READING PASSAGE.
# SMT

**Repository Path**: xxuffei/SMT

## Basic Information

- **Project Name**: SMT
- **Description**: No description available
- **Primary Language**: Unknown
- **License**: MIT
- **Default Branch**: main
- **Homepage**: None
- **GVP Project**: No

## Statistics

- **Stars**: 0
- **Forks**: 0
- **Created**: 2024-08-12
- **Last Updated**: 2024-08-12

## Categories & Tags

**Categories**: Uncategorized

**Tags**: None

## README

# Scale-Aware Modulation Meet Transformer
This repo is the official implementation of "[Scale-Aware Modulation Meet Transformer](https://arxiv.org/abs/2307.08579)".

(Collection entries)
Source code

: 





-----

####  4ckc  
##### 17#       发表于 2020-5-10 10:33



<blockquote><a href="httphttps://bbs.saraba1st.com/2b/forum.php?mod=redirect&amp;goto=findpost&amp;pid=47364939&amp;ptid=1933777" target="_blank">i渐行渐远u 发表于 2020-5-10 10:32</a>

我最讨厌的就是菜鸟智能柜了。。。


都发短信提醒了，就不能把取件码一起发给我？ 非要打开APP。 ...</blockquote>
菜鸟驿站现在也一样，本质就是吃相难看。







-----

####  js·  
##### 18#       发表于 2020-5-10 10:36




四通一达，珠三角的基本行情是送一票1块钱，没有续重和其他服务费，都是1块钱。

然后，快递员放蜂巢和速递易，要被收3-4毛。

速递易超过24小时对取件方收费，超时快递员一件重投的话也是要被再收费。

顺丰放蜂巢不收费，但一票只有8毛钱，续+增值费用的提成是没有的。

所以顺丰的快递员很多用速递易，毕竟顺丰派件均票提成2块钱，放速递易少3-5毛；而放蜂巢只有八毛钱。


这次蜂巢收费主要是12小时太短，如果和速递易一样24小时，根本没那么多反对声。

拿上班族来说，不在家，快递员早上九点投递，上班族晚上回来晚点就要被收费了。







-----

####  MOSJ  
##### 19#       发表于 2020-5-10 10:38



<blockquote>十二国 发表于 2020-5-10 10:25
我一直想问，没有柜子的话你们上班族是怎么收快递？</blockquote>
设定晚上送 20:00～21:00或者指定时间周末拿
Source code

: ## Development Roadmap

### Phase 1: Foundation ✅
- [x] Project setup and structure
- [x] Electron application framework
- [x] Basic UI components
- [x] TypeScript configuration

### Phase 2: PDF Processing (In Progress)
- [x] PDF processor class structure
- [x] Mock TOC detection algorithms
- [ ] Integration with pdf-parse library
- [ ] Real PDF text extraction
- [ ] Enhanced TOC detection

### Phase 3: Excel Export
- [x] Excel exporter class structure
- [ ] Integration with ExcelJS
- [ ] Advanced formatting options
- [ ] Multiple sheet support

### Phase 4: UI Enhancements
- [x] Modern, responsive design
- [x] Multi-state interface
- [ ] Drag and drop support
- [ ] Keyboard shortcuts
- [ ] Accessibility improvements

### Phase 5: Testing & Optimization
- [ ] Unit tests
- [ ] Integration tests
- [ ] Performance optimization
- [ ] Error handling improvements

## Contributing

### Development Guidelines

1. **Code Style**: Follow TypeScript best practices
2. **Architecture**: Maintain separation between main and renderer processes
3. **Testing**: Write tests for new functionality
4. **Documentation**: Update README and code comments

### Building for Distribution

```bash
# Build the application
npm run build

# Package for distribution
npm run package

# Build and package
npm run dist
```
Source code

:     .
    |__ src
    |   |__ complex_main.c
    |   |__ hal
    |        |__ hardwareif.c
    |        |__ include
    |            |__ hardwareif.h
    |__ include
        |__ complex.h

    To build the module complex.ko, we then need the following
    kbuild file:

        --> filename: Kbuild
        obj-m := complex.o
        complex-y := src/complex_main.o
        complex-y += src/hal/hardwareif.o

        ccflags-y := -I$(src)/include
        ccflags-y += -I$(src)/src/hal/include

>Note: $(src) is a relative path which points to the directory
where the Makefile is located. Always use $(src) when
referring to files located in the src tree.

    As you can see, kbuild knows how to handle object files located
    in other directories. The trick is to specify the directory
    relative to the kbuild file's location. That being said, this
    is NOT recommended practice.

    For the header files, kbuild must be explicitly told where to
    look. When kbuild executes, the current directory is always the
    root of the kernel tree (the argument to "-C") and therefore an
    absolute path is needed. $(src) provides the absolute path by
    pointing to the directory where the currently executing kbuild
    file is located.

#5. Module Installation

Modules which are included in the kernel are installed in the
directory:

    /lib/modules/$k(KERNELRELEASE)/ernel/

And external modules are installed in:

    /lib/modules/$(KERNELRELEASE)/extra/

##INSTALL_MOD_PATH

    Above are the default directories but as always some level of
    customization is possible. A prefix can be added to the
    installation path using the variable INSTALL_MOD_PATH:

ASSIGNMENT.
According to the SMT repository page, which license does the project use?

RESULT.
MIT